Here, we cover five of his on-screen appearances that you should watch again in his memory.

5 of Sidney Poitier’s Legendary Acting Roles  was originally published on cassiuslife.com

1. A Raisin In The Sun (1961)

Poitier reprised his critically acclaimed role of Walter Lee Younger in the film adaptation of Lorraine Hansberry’s stirring Broadway play about a Black family on the South Side of Chicago striving to make a better way for themselves after their mother receives a hefty insurance payout and puts money down to buy a house in a white suburb of the city. His portrayal of Walter Lee is thoroughly nuanced as he moves through anger and cynicism, vulnerability, and ultimately self-awareness and redemption, serving as a launching point to be solidified as Hollywood’s first Black leading man. Poitier’s performance would be lionized as an accurate representation of the emotional struggles of Black people wanting to have more and fighting against poverty and internalized self-deprecation at that time.

2. In The Heat of The Night (1967)

This movie, directed by Norman Jewison, became instantly popular due to its unflinching portrayals of racial tensions in the deep South during the Civil Rights era seen through the film’s central relationship between Poitier as Philadelphia detective Virgil Tibbs working to solve a murder in Mississippi with Rod Stieger’s snarling and bigoted Chief Gillespie. Poitier’s insistent and bold delivery of the line “They call me MISTER TIBBS!!!” in addition to the slap heard around the world as his character delivered a backhand to an uppity white businessman in response to being struck would add to some of the more iconic moments ever portrayed in motion pictures. In The Heat of The Night was one of three films that year that sealed his legacy as one of the greatest actors ever, and eventually, inspire two sequels and a long-running television series with Howard Rollins and Carroll O’Connor in the 1990s.

3. Guess Who’s Coming To Dinner (1967)

Poitier’s role as Dr. John Prentice in the Stanley Kramer romantic comedy-drama featuring Katherine Hepburn and Spencer Tracy was highly impactful for several reasons. Guess Who’s Coming To Dinner was one of a few movies that dealt with interracial marriage in a positive light, which at the time was not only taboo but explicitly illegal in seventeen states in the nation. His presence in the film as someone who deeply loves his fiance but is also astutely aware of what it means to be a Black man entering into a white family and all of the trials and tribulations it entails provides a steady bedrock of dignity and reason, seen especially in his scenes with Tracy. Guess Who’s Coming To Dinner marks the final film appearance of Spencer Tracy, who would die two weeks after the final scene was shot but cited Poitier’s presence mightily as a reason he took on the role despite poor health as the actor auditioned for both Tracy and Hepburn twice before being cast. The film would be a box-office smash, and be released six months after the Supreme Court would put a stop to anti-miscegenation laws in the case of Loving v. Virginia.

* **Short problem**
Return the part of the Sidney Poitier text that begins at the words "Poitier reprised his" and stops after the words "at that time.", copied without changes.

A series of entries
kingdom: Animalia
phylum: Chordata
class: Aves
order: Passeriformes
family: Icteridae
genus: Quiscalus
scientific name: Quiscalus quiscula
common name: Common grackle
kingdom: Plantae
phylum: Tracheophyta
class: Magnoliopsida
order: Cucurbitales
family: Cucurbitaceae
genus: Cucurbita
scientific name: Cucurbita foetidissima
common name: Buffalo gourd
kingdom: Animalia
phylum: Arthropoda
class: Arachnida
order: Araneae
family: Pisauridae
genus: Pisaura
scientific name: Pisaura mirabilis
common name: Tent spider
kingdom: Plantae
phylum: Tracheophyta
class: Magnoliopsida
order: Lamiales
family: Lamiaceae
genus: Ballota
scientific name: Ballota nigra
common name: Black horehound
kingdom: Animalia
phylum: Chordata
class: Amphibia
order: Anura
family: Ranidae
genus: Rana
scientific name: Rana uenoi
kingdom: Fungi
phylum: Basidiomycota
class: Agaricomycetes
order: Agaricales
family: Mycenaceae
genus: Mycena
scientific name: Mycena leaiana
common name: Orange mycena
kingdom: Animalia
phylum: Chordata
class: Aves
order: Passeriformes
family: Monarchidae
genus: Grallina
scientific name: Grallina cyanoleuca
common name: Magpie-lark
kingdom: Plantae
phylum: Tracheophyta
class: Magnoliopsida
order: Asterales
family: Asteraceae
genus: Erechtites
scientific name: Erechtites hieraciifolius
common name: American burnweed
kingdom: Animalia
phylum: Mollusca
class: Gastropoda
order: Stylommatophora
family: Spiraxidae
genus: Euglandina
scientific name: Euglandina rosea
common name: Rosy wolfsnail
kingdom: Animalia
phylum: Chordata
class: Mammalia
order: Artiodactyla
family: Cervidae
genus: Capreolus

* **Answer to the problem**
Poitier reprised his critically acclaimed role of Walter Lee Younger in the film adaptation of Lorraine Hansberry’s stirring Broadway play about a Black family on the South Side of Chicago striving to make a better way for themselves after their mother receives a hefty insurance payout and puts money down to buy a house in a white suburb of the city. His portrayal of Walter Lee is thoroughly nuanced as he moves through anger and cynicism, vulnerability, and ultimately self-awareness and redemption, serving as a launching point to be solidified as Hollywood’s first Black leading man. Poitier’s performance would be lionized as an accurate representation of the emotional struggles of Black people wanting to have more and fighting against poverty and internalized self-deprecation at that time.